• [Текст документа]
※ ※ ※

Отсюда проза Крестовского дополняет "Дневник писателя" Ф.М. Достоевского (кстати говоря, Достоевский все-таки нашел в себе мужество вопреки собственному укоренившемуся антисемитизму призвать русских и евреев к сотрудничеству – "Но да здравствует братство!"), автор трилогии однако считал, что по причине еврейского «нашествия» мира между иудеями и христианами быть не может.

Сотрудник "Варшавского дневника", в котором сотрудничал Всеволод Владимирович, в начале девятисотых годов, подготовил к изданию книгу "Торжество Ваала", последнюю часть трилогии «Жид идёт!», Ю. Елец, ссылаясь на авторское мнение, сформулировал идейно-тематическую основу трилогии: "Через все три романа красной чертой все время проходила одна мысль – показать силу еврейства в нашей общественной жизни и полное бессилие и беспочвенность нашей славянской расы по свойственному ей добродушию и халатности, не могшей противопоставить еврейской солидарности и энергии ни твёрдых убеждений, ни сильного противодействия, ни оказать вступившей в новую среду неофитке-еврейке столь необходимой для нее нравственной поддержки… Автор не случайно дал название первому роману "Тьма египетская": этим он хотел определить то хаотическое состояние, в котором в конце 70-х годов находилось наше общество, и ту нравственную тьму, в которую попала прозелитка".

"Тьма египетская" начиналась с рассказа о праздновании субботы в семье богатого еврея, на которую он пригласил троих сторонних - учёного проповедника, бездомного нищего и молодого человека. После сытного ужина учёный произнёс проповедь, в которой изложил цель заговора еврейского народа против христиан.

«Раббосай! – начал он с приятною улыбкой, – я буду говорить… о задачах и значении еврейства в мире и о нашей будущности…" . Программа была изложена Ионафаном по пунктам:
- "Постепенное с течением веков накопление богатств всего мира в руках евреев, постепенное овладение рынками Старого и Нового света, пока, наконец, не сделались мы финансовыми владыками Вселенной"
- "Ныне враги, нас окружающие, находятся пока ещё в периоде тьмы египетской… Итак, вот задача: ослаблять и, по возможности, искоренять, истреблять тех, среди которых мы, пришельцы, поселяемся. Для этого мы должны строго блюсти законы братства и круговой поддержки между собой и не вступать ни в какое общение и соглашение с неевреями…"

※ ※ ※

• [Задания]
(a) Выпишите из текста о трилогии Крестовского все названия литературных произведений и периодических изданий.
(b) Продолжите текст о трилогии Крестовского сразу после его последнего предложения.

※ ※ ※

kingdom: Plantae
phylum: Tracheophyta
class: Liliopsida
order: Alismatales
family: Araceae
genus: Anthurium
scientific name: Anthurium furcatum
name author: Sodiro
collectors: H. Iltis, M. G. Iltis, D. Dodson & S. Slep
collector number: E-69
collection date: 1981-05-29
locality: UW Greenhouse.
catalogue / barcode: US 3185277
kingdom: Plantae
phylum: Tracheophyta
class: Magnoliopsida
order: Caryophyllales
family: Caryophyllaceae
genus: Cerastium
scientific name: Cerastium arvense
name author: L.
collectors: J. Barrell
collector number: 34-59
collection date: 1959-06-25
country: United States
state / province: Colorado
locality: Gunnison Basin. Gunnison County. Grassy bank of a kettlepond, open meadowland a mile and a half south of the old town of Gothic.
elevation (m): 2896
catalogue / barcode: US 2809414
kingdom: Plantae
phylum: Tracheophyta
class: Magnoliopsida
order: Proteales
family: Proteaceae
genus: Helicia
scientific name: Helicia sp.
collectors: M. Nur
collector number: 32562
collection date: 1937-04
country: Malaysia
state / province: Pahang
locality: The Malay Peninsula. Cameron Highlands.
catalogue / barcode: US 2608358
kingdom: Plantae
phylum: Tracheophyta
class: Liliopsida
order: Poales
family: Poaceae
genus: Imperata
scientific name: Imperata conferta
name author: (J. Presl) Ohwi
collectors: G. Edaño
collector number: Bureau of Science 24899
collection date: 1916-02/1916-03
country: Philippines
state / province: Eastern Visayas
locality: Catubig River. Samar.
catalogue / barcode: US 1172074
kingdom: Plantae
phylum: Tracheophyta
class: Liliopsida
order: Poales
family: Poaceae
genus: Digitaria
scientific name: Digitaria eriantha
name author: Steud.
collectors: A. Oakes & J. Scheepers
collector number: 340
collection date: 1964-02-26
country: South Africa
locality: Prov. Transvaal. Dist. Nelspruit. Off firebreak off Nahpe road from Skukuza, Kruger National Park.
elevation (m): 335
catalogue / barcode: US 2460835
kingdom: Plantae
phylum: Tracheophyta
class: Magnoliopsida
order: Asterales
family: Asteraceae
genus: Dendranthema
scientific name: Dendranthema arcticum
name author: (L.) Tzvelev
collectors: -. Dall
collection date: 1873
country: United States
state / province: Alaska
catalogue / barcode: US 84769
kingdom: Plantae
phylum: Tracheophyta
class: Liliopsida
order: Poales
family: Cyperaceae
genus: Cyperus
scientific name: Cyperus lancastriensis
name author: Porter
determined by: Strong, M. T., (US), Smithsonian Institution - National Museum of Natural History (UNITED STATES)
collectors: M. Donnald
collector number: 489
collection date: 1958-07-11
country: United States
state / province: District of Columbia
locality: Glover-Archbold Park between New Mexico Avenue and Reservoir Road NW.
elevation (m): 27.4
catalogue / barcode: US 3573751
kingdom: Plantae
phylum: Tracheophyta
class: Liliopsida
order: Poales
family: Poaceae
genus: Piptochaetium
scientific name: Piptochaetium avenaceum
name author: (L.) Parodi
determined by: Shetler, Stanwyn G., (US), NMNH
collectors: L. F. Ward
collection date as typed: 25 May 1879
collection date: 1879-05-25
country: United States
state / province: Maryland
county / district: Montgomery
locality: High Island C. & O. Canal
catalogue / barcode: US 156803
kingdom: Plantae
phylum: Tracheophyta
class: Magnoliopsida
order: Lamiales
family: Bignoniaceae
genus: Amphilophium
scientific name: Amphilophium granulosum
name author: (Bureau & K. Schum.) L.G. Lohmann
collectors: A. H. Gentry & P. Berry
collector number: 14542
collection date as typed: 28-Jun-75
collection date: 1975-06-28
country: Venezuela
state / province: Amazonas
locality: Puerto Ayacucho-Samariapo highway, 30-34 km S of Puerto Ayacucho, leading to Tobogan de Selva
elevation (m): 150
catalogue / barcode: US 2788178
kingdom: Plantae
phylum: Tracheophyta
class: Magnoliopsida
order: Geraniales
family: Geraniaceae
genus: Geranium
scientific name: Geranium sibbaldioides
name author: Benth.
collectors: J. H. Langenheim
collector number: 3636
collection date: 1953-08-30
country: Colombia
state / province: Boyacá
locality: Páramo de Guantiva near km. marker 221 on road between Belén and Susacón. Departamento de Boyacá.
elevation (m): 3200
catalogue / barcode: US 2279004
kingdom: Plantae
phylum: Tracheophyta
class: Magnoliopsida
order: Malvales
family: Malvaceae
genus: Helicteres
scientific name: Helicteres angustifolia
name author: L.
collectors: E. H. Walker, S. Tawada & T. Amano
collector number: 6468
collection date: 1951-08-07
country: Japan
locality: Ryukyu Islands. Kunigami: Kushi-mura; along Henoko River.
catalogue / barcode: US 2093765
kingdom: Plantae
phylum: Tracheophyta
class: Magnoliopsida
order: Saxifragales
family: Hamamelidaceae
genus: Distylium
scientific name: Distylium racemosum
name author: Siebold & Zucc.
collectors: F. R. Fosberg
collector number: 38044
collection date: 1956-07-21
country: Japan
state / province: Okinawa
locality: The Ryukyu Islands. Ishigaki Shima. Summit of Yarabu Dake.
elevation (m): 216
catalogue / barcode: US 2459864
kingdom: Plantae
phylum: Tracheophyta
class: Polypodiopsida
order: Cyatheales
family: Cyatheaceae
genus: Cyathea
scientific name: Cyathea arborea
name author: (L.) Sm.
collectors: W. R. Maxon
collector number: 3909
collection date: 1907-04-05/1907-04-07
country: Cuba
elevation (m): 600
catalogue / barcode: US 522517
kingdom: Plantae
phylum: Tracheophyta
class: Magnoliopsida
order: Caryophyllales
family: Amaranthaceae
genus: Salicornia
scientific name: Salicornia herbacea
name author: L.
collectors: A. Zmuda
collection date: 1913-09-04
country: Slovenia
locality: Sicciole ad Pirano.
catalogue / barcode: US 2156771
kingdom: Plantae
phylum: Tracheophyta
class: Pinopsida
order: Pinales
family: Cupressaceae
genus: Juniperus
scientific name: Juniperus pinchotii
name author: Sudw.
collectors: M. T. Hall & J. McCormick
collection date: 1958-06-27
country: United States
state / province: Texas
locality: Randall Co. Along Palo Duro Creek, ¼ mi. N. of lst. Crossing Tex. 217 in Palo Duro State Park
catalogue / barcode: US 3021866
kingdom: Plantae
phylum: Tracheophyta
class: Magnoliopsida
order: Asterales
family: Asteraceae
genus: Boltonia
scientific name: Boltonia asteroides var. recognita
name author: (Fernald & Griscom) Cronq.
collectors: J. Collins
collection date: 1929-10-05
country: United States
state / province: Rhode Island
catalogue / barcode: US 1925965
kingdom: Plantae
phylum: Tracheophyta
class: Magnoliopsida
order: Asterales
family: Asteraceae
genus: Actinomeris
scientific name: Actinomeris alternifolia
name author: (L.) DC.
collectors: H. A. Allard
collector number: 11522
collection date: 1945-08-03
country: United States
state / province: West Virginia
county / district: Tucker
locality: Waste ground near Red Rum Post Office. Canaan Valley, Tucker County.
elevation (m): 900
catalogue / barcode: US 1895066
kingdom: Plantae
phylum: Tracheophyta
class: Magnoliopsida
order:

※ ※ ※

• [Ответы по номерам]
(a) «Дневник писателя», «Варшавский дневник», «Торжество Ваала», «Жид идёт!», «Тьма египетская».

(b)
- "Итак, раббосай… всемирное господство – вот задача и конечная цель еврейства… К ней мы должны стремиться!… И в самом деле, подумайте только, что стали бы делать мы, если б узко поняв свою задачу, стремились к одной лишь Палестине и восстановлению царства Еврейского в её скромных пределах?… Нет, это была смерть еврейской идеи, смерть еврейства, ибо, ограниченное пределами маленькой Палестины, оно явилось бы сущим ничтожеством в среде могущественных держав и народов"
-"Сеть еврейства должна опутать собою все обитаемые страны… Еврей… должен быть повсюду один и тот же: братственный, как единоутробный, цепкий… липкий… взаимно друг друга поддерживающий, защищающий, охраняющий, покрывающий взаимные грехи и прорехи и стремящийся к одной и той же заветной цели… В том порукою нам великие имена насси… создавших и скрепивших всемирный союз еврейского братства… кагал кагалов, – словом, "Alliance Israelite Universelle"
- "Оно так и есть… все… сознательно или бессознательно, служат одной и той же великой цели и задаче еврейства… действуют разлагающим образом на этот ненавистный христианский мир… Борьба с ним возможна, а потому обязательна… Не железом, а золотом, не мечом, а карманом" .

Можно отметить, что такие цели, высказанные представителем иудейского племени, дают право евреям считать себя богоизбранным народом, и для достижения целей все средства хороши, лишь бы осуществлялась конечного пункта: поэтому «жиду» разрешено все.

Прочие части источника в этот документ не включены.